They write about the subject like they think about it... Not like
they're trying to teach someone else.
Maybe that's the other thing with what I said. By degree, I'm a teacher.
By personality, I've been a teacher as far back as I can remember... So
I tend to think that way when I'm writing.
If you want to talk about music theory with me, I can get all technical
and use all the hoity-toity terminology, but if you want to understand
it, I need to maybe come down a few notches.
The original statement I made was meant to be something along the lines
of not having to be an expert in the field in order to learn and then
write about it.

• • •

- PROBLEMS
a. Restate more briefly the paragraph of the passage on writing and teaching that begins "If you want to talk about music theory," keeping its main facts.
b. Extend the passage on writing and teaching, picking up after its final sentence.

- DATA

• • •

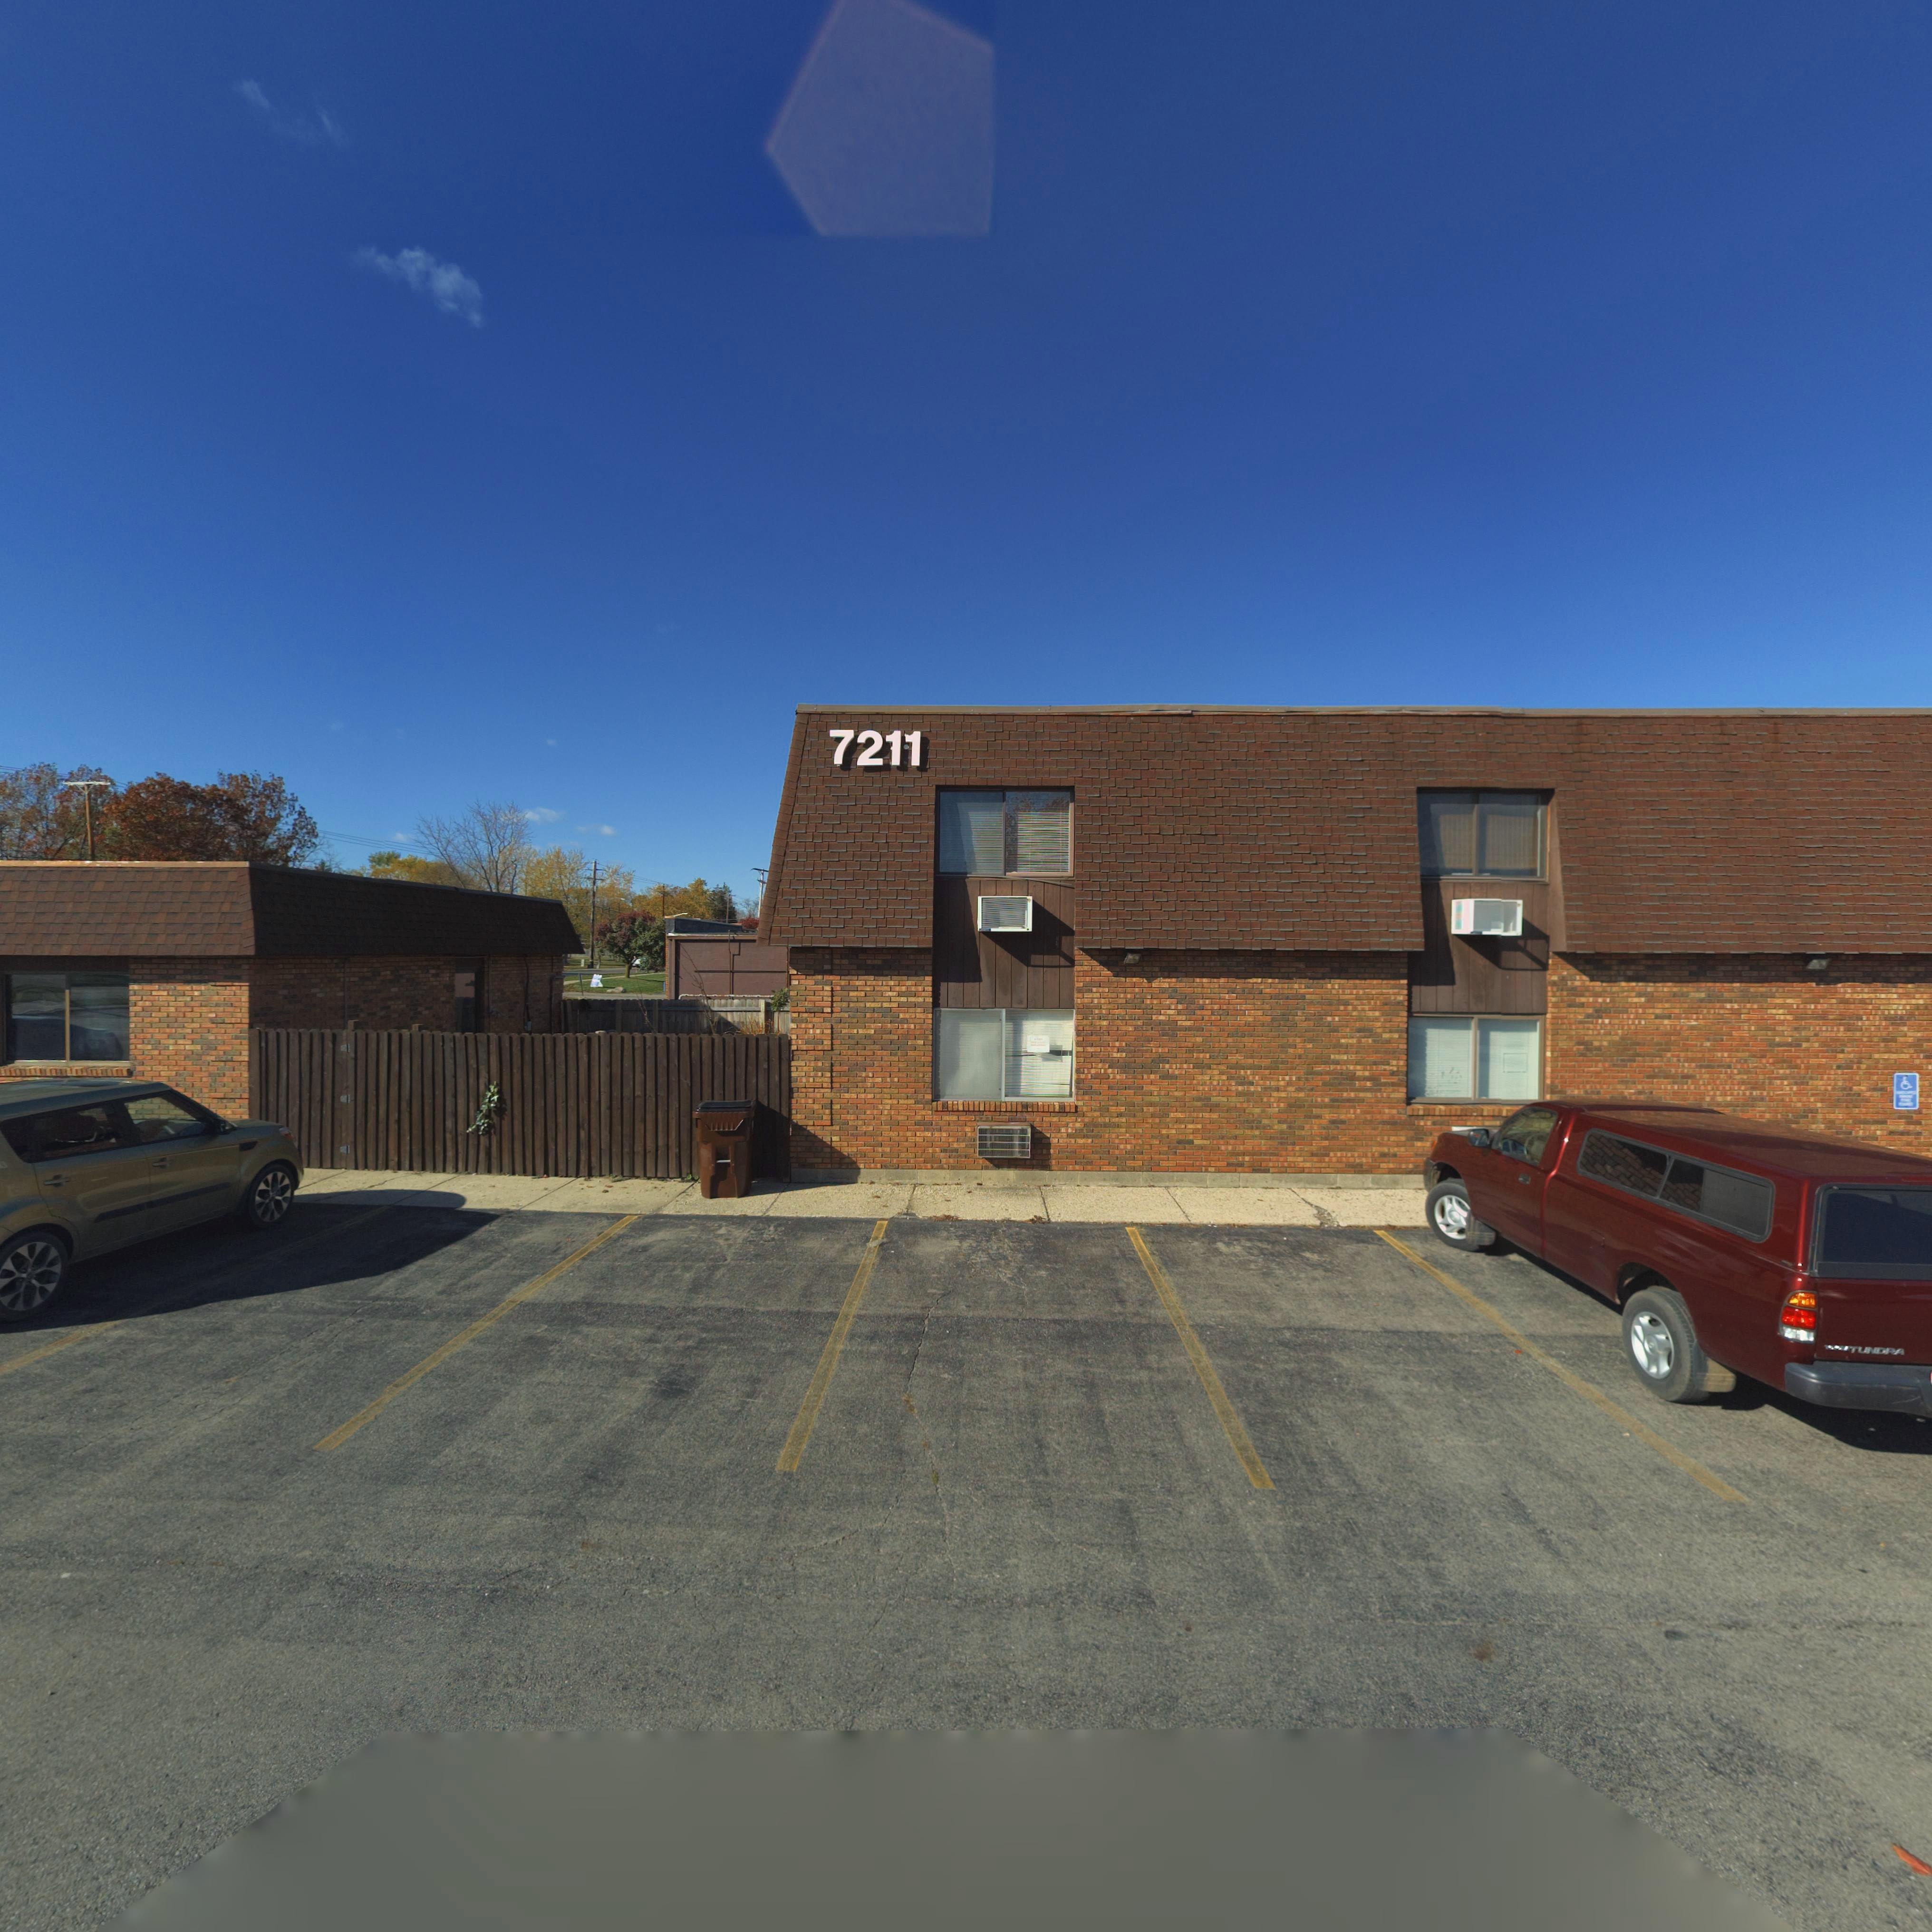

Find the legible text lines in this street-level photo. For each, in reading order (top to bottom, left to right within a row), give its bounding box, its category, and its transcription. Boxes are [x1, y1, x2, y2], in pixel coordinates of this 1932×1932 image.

[829, 729, 921, 767] StreetNumber: 7211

• • •

- TASK-BY-TASK RESULTS
a. The writer can discuss music theory in technical terms with specialized vocabulary, but would simplify the explanation for someone who wants to understand it.

b.
From: techwr-l-bounces+mschmidt=weathercentral -dot- tv -at- lists -dot- techwr-l -dot- com
[mailto:techwr-l-bounces+mschmidt=weathercentral -dot- tv -at- lists -dot- techwr-l -dot- com]
On Behalf Of Combs, Richard
Sent: Wednesday, August 09, 2006 12:11 PM
To: techwr-l -at- lists -dot- techwr-l -dot- com
Subject: RE: Breaking into the tech writing job market
Mike Schmidt wrote:
> Ignorance isn't the issue. By having someone show you, the writer,
> something you didn't previously understand, you are now no longer
> ignorant. You now understand it. But, you are still not necessarily an
> expert and you may tend to write it on a level more apt to appeal to
> someone else (who also may not be an expert).
You're right, you don't have to have a degree in a field or be an
"expert" to write about it. But you *do* have to *understand* what
you're writing about! You may start out ignorant and have to _acquire_
that understanding, but that understanding is essential to communicating
I think we're in violent agreement on that part. ;-)
Where we differ is that you think being a subject-matter novice --
having just acquired the bare minimum knowledge -- makes you better able
to write for other novices. I think that being a tech-writing expert
gives you that ability, not being a subject-matter novice.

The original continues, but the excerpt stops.